Waterflooding has been tried in such reservoirs with limited success. The biggest problem encountered in waterflooding is the poor sweep efficiency and very rapid increase in the water/oil ratio in the produced fluid3. Indeed, most of the oil in such waterflooding projects has been produced at very high water/oil ratios, requiring very large scale recycling of the produced water. The economics of such production are, at best, marginal. Naturally, it is desirable to examine ways of reducing the produced water/oil ratio.
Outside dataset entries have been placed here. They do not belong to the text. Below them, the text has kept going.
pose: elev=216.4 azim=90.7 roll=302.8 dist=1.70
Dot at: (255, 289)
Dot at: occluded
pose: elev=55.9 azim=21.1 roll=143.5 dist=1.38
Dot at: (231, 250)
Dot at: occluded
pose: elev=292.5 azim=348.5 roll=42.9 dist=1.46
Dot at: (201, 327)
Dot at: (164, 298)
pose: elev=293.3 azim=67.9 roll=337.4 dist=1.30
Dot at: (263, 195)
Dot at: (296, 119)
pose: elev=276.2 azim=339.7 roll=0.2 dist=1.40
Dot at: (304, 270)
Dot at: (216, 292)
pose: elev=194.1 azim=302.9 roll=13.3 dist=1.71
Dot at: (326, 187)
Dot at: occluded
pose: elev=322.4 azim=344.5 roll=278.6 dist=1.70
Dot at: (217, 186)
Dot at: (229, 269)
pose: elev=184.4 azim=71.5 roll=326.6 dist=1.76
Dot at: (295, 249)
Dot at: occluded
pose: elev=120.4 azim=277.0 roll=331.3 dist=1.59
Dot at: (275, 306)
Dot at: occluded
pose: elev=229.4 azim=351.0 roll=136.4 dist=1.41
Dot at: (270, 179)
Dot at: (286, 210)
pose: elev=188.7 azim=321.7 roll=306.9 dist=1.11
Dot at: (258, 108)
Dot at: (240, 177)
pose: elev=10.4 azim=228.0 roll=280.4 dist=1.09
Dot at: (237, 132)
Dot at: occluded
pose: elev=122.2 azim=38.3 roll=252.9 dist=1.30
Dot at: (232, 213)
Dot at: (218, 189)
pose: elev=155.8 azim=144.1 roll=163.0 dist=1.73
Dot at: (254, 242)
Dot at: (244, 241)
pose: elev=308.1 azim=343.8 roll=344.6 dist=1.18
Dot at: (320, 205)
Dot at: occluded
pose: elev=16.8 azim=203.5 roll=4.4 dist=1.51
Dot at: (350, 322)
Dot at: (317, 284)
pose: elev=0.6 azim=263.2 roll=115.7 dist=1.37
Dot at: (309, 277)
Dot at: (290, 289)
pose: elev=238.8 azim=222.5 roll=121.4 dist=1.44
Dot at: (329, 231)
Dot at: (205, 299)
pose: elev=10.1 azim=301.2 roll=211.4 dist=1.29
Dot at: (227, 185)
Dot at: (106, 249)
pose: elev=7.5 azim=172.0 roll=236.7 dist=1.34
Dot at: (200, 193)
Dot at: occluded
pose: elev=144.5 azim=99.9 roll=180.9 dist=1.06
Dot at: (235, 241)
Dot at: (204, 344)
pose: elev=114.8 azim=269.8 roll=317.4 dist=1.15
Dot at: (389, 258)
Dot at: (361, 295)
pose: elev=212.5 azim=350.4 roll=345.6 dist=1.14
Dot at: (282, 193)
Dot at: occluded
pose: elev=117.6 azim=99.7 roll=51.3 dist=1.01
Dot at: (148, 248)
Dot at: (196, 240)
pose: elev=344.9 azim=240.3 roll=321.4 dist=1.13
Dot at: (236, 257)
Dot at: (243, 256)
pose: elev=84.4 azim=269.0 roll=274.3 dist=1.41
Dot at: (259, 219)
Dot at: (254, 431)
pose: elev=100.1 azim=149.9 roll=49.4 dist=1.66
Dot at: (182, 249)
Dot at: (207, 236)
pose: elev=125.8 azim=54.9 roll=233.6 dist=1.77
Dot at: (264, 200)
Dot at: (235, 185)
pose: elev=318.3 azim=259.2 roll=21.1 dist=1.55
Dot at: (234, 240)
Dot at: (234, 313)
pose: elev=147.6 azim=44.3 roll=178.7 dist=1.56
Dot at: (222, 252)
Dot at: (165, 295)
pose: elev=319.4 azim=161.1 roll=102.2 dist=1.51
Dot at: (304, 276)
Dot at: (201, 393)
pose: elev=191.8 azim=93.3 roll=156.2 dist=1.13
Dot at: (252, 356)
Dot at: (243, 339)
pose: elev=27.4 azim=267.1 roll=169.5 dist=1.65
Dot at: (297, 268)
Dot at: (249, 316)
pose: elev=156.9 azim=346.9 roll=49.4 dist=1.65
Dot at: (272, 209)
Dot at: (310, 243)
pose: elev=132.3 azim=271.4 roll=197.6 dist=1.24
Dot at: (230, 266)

When waterflooding viscous oil reservoirs, the unfavorable mobility ratio between the injected water and displaced oil generates a very unstable displacement front resulting in viscous fingering/channeling and poor sweep efficiency. Preferential flow paths establish themselves very quickly between the injector and producer, conducting most of the water without recovering significant amounts of oil. The waterflooding potential can be improved significantly by increasing the viscosity of the injected water, thus generating a more favorable mobility ratio. It is generally accepted that shifting the mobility ratio in a favorable direction improves the sweep efficiency on a reservoir scale, thus enhancing the oil recovery4.